**What you will do:** Reproduce every line of the records below word for word, keeping the same order.

[Saved data entries]
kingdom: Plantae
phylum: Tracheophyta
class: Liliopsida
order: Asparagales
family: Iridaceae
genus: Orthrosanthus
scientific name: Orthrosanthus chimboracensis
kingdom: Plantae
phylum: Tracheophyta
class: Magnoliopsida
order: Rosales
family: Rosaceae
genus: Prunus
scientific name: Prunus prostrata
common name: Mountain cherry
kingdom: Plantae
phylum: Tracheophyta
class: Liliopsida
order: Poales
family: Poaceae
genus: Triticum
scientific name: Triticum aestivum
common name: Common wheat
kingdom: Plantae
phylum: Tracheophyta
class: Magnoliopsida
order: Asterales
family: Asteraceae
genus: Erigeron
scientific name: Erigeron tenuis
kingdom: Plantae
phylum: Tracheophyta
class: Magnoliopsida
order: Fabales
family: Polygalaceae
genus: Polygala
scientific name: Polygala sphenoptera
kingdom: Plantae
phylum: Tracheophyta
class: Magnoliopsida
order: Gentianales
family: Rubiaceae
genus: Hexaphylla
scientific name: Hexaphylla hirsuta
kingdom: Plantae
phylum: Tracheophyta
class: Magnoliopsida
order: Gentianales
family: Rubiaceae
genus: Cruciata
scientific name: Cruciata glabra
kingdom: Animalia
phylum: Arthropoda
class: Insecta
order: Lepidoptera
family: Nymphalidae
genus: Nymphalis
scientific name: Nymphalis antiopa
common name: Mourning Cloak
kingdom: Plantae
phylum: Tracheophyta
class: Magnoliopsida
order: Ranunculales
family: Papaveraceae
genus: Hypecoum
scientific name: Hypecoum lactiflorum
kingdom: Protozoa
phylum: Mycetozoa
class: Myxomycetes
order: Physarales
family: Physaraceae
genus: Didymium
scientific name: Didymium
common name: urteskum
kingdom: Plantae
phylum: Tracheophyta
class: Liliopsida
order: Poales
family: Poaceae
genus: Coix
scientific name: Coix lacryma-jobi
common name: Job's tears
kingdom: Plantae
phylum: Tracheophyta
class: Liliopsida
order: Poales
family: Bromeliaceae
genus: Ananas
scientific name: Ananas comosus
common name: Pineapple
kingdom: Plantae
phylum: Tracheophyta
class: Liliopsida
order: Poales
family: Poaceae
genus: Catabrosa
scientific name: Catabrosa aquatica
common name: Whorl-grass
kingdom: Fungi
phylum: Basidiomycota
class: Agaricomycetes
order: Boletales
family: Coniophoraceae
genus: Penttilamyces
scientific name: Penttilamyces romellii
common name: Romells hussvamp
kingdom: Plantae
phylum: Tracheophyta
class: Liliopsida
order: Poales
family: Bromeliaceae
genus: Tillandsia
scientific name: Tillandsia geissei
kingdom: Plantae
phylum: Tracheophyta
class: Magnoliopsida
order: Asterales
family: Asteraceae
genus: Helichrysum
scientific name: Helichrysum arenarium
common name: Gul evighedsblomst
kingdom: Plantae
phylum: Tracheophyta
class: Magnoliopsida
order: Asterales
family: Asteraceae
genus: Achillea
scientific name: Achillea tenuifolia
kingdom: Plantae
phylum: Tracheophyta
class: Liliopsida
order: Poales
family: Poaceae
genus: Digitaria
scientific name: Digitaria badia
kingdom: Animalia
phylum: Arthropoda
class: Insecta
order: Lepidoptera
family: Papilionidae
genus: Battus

**Task answer:**
kingdom: Plantae
phylum: Tracheophyta
class: Liliopsida
order: Asparagales
family: Iridaceae
genus: Orthrosanthus
scientific name: Orthrosanthus chimboracensis
kingdom: Plantae
phylum: Tracheophyta
class: Magnoliopsida
order: Rosales
family: Rosaceae
genus: Prunus
scientific name: Prunus prostrata
common name: Mountain cherry
kingdom: Plantae
phylum: Tracheophyta
class: Liliopsida
order: Poales
family: Poaceae
genus: Triticum
scientific name: Triticum aestivum
common name: Common wheat
kingdom: Plantae
phylum: Tracheophyta
class: Magnoliopsida
order: Asterales
family: Asteraceae
genus: Erigeron
scientific name: Erigeron tenuis
kingdom: Plantae
phylum: Tracheophyta
class: Magnoliopsida
order: Fabales
family: Polygalaceae
genus: Polygala
scientific name: Polygala sphenoptera
kingdom: Plantae
phylum: Tracheophyta
class: Magnoliopsida
order: Gentianales
family: Rubiaceae
genus: Hexaphylla
scientific name: Hexaphylla hirsuta
kingdom: Plantae
phylum: Tracheophyta
class: Magnoliopsida
order: Gentianales
family: Rubiaceae
genus: Cruciata
scientific name: Cruciata glabra
kingdom: Animalia
phylum: Arthropoda
class: Insecta
order: Lepidoptera
family: Nymphalidae
genus: Nymphalis
scientific name: Nymphalis antiopa
common name: Mourning Cloak
kingdom: Plantae
phylum: Tracheophyta
class: Magnoliopsida
order: Ranunculales
family: Papaveraceae
genus: Hypecoum
scientific name: Hypecoum lactiflorum
kingdom: Protozoa
phylum: Mycetozoa
class: Myxomycetes
order: Physarales
family: Physaraceae
genus: Didymium
scientific name: Didymium
common name: urteskum
kingdom: Plantae
phylum: Tracheophyta
class: Liliopsida
order: Poales
family: Poaceae
genus: Coix
scientific name: Coix lacryma-jobi
common name: Job's tears
kingdom: Plantae
phylum: Tracheophyta
class: Liliopsida
order: Poales
family: Bromeliaceae
genus: Ananas
scientific name: Ananas comosus
common name: Pineapple
kingdom: Plantae
phylum: Tracheophyta
class: Liliopsida
order: Poales
family: Poaceae
genus: Catabrosa
scientific name: Catabrosa aquatica
common name: Whorl-grass
kingdom: Fungi
phylum: Basidiomycota
class: Agaricomycetes
order: Boletales
family: Coniophoraceae
genus: Penttilamyces
scientific name: Penttilamyces romellii
common name: Romells hussvamp
kingdom: Plantae
phylum: Tracheophyta
class: Liliopsida
order: Poales
family: Bromeliaceae
genus: Tillandsia
scientific name: Tillandsia geissei
kingdom: Plantae
phylum: Tracheophyta
class: Magnoliopsida
order: Asterales
family: Asteraceae
genus: Helichrysum
scientific name: Helichrysum arenarium
common name: Gul evighedsblomst
kingdom: Plantae
phylum: Tracheophyta
class: Magnoliopsida
order: Asterales
family: Asteraceae
genus: Achillea
scientific name: Achillea tenuifolia
kingdom: Plantae
phylum: Tracheophyta
class: Liliopsida
order: Poales
family: Poaceae
genus: Digitaria
scientific name: Digitaria badia
kingdom: Animalia
phylum: Arthropoda
class: Insecta
order: Lepidoptera
family: Papilionidae
genus: Battus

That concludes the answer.